Need help with GPU memory issues

I have a loss function that requires multiple internal passes:

def my_loss_func(logits, sigma, labels, num_passes):
    total_loss = 0
    img_batch_size = logits.shape[0]
    logits_shape = list(logits.shape)
    vol_std = np.zeros((img_batch_size, num_passes))
    for fpass in range(num_passes):
        noise_array = torch.normal(mean=0.0, std=1.0, size=logits_shape, device=torch.device('cuda:0'))
        stochastic_output = logits + sigma * noise_array
        del noise_array
        temp_vol = torch.softmax(stochastic_output, dim=1)
        temp_vol = temp_vol[:, 0, ...]
        vol_std[:, fpass] = temp_vol.view(4, -1).sum(1).detach().cpu().numpy()
        del temp_vol
        exponent_B = torch.log(torch.sum(torch.exp(stochastic_output), dim=-1, keepdim=True))
        inner_logits = exponent_B - stochastic_output
        soft_inner_logits = labels * inner_logits
        total_loss += torch.exp(soft_inner_logits)
        del exponent_B, inner_logits, soft_inner_logits
    mean_loss = total_loss / num_passes
    actual_loss = torch.mean(torch.log(mean_loss))
    batch_std = np.std(vol_std, axis=1)
    return actual_loss, batch_std

Both logits and sigma are networks outputs and therefore have associated gradients. I run into memory issues when num_passes exceeds 50, are there any other ways in which I could fully optimise memory allocation to allow for a greater number of passes? I’m not at all concerned with readability/ ugly solutions, anything will do.

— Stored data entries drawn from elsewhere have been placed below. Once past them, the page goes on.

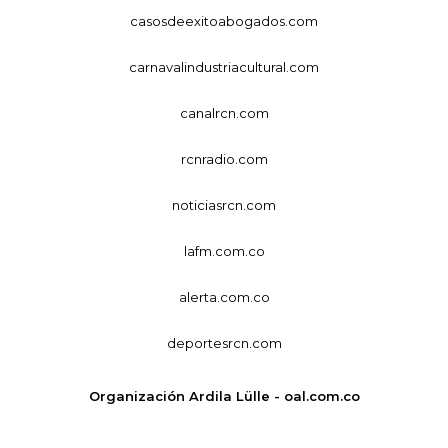
casosdeexitoabogados.com
carnavalindustriacultural.com
canalrcn.com
rcnradio.com
noticiasrcn.com
lafm.com.co
alerta.com.co
deportesrcn.com
Organización Ardila Lülle - oal.com.co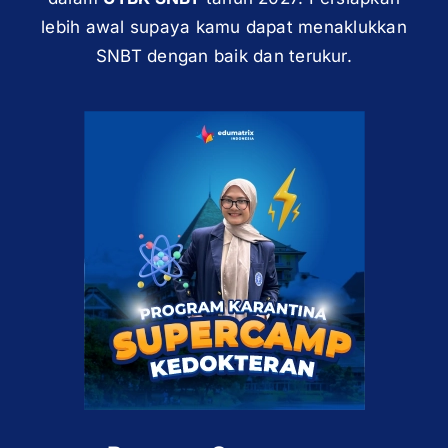
lebih awal supaya kamu dapat menaklukkan
SNBT dengan baik dan terukur.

@PedsB, I am not exactly sure if this is the most efficient way to do the multiple internal passes but firstly have you checked for other running processes that are taking up the GPU memory?

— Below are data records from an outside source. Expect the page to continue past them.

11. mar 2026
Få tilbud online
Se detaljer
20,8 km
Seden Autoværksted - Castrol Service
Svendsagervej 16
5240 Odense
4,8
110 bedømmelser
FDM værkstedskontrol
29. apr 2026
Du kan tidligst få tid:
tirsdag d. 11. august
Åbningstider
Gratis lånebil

Maybe, kill 'em all: kill -9 $(nvidia-smi | sed -n 's/|\s*[0-9]*\s*\([0-9]*\)\s*.*/\1/p' | sort | uniq | sed '/^$/d')

Secondly, the problem could be at this line of code: vol_std = np.zeros((img_batch_size, num_passes))

What’s your batch_size?

Maybe, use a smaller batch size.


Hi @YASJAY, I should’ve clarified: I’m running this job on a GPU cluster so I’m confident memory is completely free prior to job submission. My batch size cannot be changed at all, but it is fairly small, four.

My issue is that I quickly run out of memory, likely because of the total += torch.exp(soft_inner_logits) step; I believe that keeps piling on computation graphs on top of each other, using up a lot of memory. I was more looking for ways to re-write what I’ve done in a more memory-efficient way: E.g.: backpropagating in the loop to free up intermediary memory (Which unfortunately I can’t do in this case since the loss cannot be calculated until I’ve gone through N passes).